Tsvetan Nikolov Tsvetan Nikolov - 1 year ago 84
R Question

R Loop optimisation/ Loop is way too time consuming

The following loop takes ages. Is there any way to this in a more time-efficient way? The following data.table consists of 27 variables and more than 600k observations.

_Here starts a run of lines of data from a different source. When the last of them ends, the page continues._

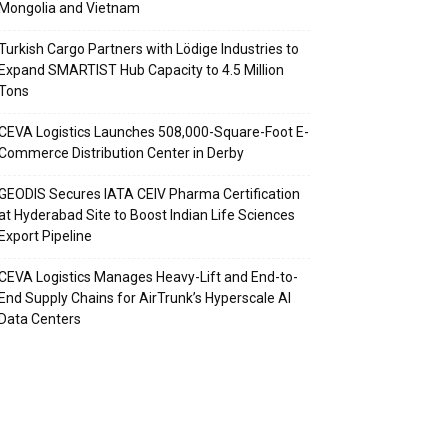
Mongolia and Vietnam
Turkish Cargo Partners with Lödige Industries to
Expand SMARTIST Hub Capacity to 4.5 Million
Tons
CEVA Logistics Launches 508,000-Square-Foot E-
Commerce Distribution Center in Derby
GEODIS Secures IATA CEIV Pharma Certification
at Hyderabad Site to Boost Indian Life Sciences
Export Pipeline
CEVA Logistics Manages Heavy-Lift and End-to-
End Supply Chains for AirTrunk’s Hyperscale AI
Data Centers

data <- read.table("file.txt", header = T, sep= "|")
colnames(data)[c(1)] <- c("X")
data <- as.data.table(data)
vector <- vector()
for(i in 2:nrow(data))
if(data[["X"]][i] != data[["X"]][i-1])
n=1; vector[i]=1}
else {
n=n+1; vector[i]=n}}

Basically, I need to index every appearance of a unique entry in X, i.e. the first time it appeared, the second time it appeared, etc and then merge this to the existing data as additional column. However, I got stock at compiling the vector.

Thank you.

Answer Source

First off, use fread:

DT <- fread("file.txt", sep = "|")

Next, use setnames:

setnames(DT, 1, "X")

Finally, use rowid:

DT[ , vector := rowid(X)]    

rowid is available from development version 1.9.7. Install via:

install.packages(pkgs = "data.table",
                 repos = "http://Rdatatable.github.io/data.table",
                 type = "source")

To do this with the current CRAN version (1.9.6), group by rleid instead:

DT[ , vector := 1:.N, by = rleid(X)]